• **課題の内容**
すべての項目で「Piste 5」を「Guitare」に改め、ほかは一切変えずに各行を書き出すこと。画像は答えに入れない。

• **入力データ**
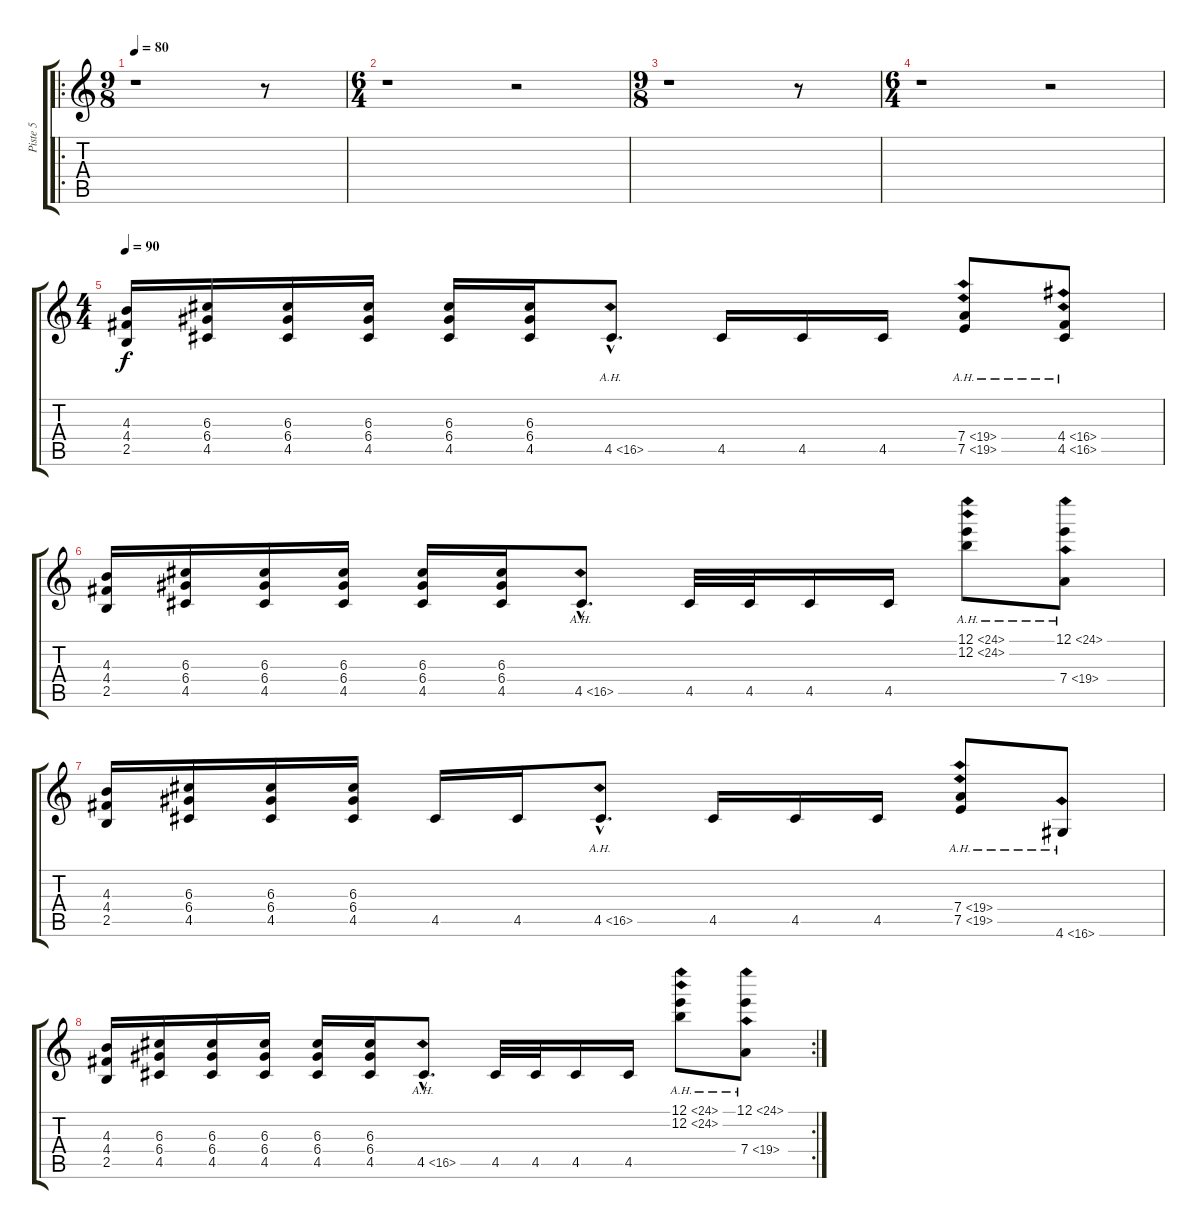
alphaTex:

\track ("Piste 5" "Piste 5") {instrument overdrivenguitar}
\staff {score tabs}
\tuning (E4 B3 G3 D3 A2 E2) {hide}
\ro
\ts (9 8)
\tempo 80
\clef g2
\ks c
r.1{dy f} r.8 |
\ts (6 4)
r.1 r.2 |
\ts (9 8)
r.1 r.8 |
\ts (6 4)
r.1 r.2 |
\ts (4 4)
\tempo 90
(4.3 4.4 2.5).16 (6.3 6.4 4.5).16 (6.3 6.4 4.5).16 (6.3 6.4 4.5).16 (6.3 6.4 4.5).16 (6.3 6.4 4.5).16 4.5{ah 12 hac}.8{d} 4.5.16 4.5.16 4.5.16 (7.4{ah 12} 7.5{ah 12}).8 (4.4{ah 12} 4.5{ah 12}).8 |
(4.3 4.4 2.5).16 (6.3 6.4 4.5).16 (6.3 6.4 4.5).16 (6.3 6.4 4.5).16 (6.3 6.4 4.5).16 (6.3 6.4 4.5).16 4.5{ah 12 hac}.8{d} 4.5.32 4.5.32 4.5.16 4.5.16 (12.1{ah 12} 12.2{ah 12}).8 (12.1{ah 12} 7.4{ah 12}).8 |
(4.3 4.4 2.5).16 (6.3 6.4 4.5).16 (6.3 6.4 4.5).16 (6.3 6.4 4.5).16 4.5.16 4.5.16 4.5{ah 12 hac}.8{d} 4.5.16 4.5.16 4.5.16 (7.4{ah 12} 7.5{ah 12}).8 4.6{ah 12}.8 |
\rc 2
(4.3 4.4 2.5).16 (6.3 6.4 4.5).16 (6.3 6.4 4.5).16 (6.3 6.4 4.5).16 (6.3 6.4 4.5).16 (6.3 6.4 4.5).16 4.5{ah 12 hac}.8{d} 4.5.32 4.5.32 4.5.16 4.5.16 (12.1{ah 12} 12.2{ah 12}).8 (12.1{ah 12} 7.4{ah 12}).8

• **解答**
alphaTex:

\track ("Guitare" "Guitare") {instrument overdrivenguitar}
\staff {score tabs}
\tuning (E4 B3 G3 D3 A2 E2) {hide}
\ro
\ts (9 8)
\tempo 80
\clef g2
\ks c
r.1{dy f} r.8 |
\ts (6 4)
r.1 r.2 |
\ts (9 8)
r.1 r.8 |
\ts (6 4)
r.1 r.2 |
\ts (4 4)
\tempo 90
(4.3 4.4 2.5).16 (6.3 6.4 4.5).16 (6.3 6.4 4.5).16 (6.3 6.4 4.5).16 (6.3 6.4 4.5).16 (6.3 6.4 4.5).16 4.5{ah 12 hac}.8{d} 4.5.16 4.5.16 4.5.16 (7.4{ah 12} 7.5{ah 12}).8 (4.4{ah 12} 4.5{ah 12}).8 |
(4.3 4.4 2.5).16 (6.3 6.4 4.5).16 (6.3 6.4 4.5).16 (6.3 6.4 4.5).16 (6.3 6.4 4.5).16 (6.3 6.4 4.5).16 4.5{ah 12 hac}.8{d} 4.5.32 4.5.32 4.5.16 4.5.16 (12.1{ah 12} 12.2{ah 12}).8 (12.1{ah 12} 7.4{ah 12}).8 |
(4.3 4.4 2.5).16 (6.3 6.4 4.5).16 (6.3 6.4 4.5).16 (6.3 6.4 4.5).16 4.5.16 4.5.16 4.5{ah 12 hac}.8{d} 4.5.16 4.5.16 4.5.16 (7.4{ah 12} 7.5{ah 12}).8 4.6{ah 12}.8 |
\rc 2
(4.3 4.4 2.5).16 (6.3 6.4 4.5).16 (6.3 6.4 4.5).16 (6.3 6.4 4.5).16 (6.3 6.4 4.5).16 (6.3 6.4 4.5).16 4.5{ah 12 hac}.8{d} 4.5.32 4.5.32 4.5.16 4.5.16 (12.1{ah 12} 12.2{ah 12}).8 (12.1{ah 12} 7.4{ah 12}).8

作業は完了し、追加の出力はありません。